As such, from where I sit, the solution chosen by modern web browsers is to prioritise websites that use CDNs that depend on SNI. The side effects for users of indiscriminantly sending SNI, i.e., sharing every domain the user visits in plaintext on the wire, are not as important as reducing costs for those websites using TLS and CDNs. Arguably, SNI is for the benefit of websites and CDNs at the expense of users. (Hopefully ECH will obviate this tradeoff.)

"Otherwise (e.g. if using DoH) just create a db of popular sites you care about."

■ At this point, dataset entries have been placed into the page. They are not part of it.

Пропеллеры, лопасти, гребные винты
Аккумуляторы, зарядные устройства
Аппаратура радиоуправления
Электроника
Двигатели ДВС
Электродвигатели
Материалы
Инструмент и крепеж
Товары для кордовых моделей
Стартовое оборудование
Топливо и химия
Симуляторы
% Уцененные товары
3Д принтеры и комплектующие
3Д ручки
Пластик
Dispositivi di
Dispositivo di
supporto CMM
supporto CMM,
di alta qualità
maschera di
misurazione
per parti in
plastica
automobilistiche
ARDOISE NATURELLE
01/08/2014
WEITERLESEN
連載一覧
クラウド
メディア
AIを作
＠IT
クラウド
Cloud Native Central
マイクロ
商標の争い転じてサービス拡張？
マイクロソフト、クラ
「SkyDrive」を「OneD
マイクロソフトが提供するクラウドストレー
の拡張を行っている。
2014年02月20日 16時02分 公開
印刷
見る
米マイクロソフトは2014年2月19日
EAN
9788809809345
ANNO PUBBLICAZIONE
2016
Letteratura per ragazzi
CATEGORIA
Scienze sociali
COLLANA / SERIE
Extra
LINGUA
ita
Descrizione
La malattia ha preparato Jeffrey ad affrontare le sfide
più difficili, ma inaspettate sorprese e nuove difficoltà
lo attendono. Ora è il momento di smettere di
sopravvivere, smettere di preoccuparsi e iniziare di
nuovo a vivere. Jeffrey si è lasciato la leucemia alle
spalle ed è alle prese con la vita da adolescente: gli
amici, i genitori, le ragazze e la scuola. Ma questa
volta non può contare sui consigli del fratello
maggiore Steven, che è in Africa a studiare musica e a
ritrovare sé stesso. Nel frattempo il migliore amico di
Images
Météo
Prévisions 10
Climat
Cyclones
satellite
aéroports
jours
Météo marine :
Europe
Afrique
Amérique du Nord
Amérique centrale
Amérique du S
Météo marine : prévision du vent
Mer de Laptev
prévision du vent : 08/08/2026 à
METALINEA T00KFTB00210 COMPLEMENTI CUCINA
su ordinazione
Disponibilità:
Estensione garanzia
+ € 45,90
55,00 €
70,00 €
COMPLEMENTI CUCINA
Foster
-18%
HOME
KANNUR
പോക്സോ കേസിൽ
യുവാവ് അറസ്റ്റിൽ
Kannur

According to this answer, 1:1 mapping is not an equally easy alternative to SNI. Sniffing SNI is "trivial" and works for any https site, whereas 1:1 mapping through a database is "non-trivial" and only works for "a selection of popular sites [one] cares about". SNI makes the task of monitoring a user's web use easy. If SNI is not available to sniff, then the task becomes more difficult. This is the point.

Sniffing SNI is easy. The theoretical 1:1 mapping alternative proposed by HN commenters is more difficult. This is the point. What is easy and reliable for all www sites versus what is more difficult and unreliable for all www sites. The point is not what is possible^2 and what is impossible. That is the red herring diversionary argument tactic that HN commenters defending gratuitous SNI like to use.

2. It is possible to avoid DNS altogether and to only send SNI when it is required. I have been doing this for years. Gather bulk DNS data and load the data into a forward TLS proxy that stores domain:IP addresses mapppings in memory and does lookups in real-time as requests are received.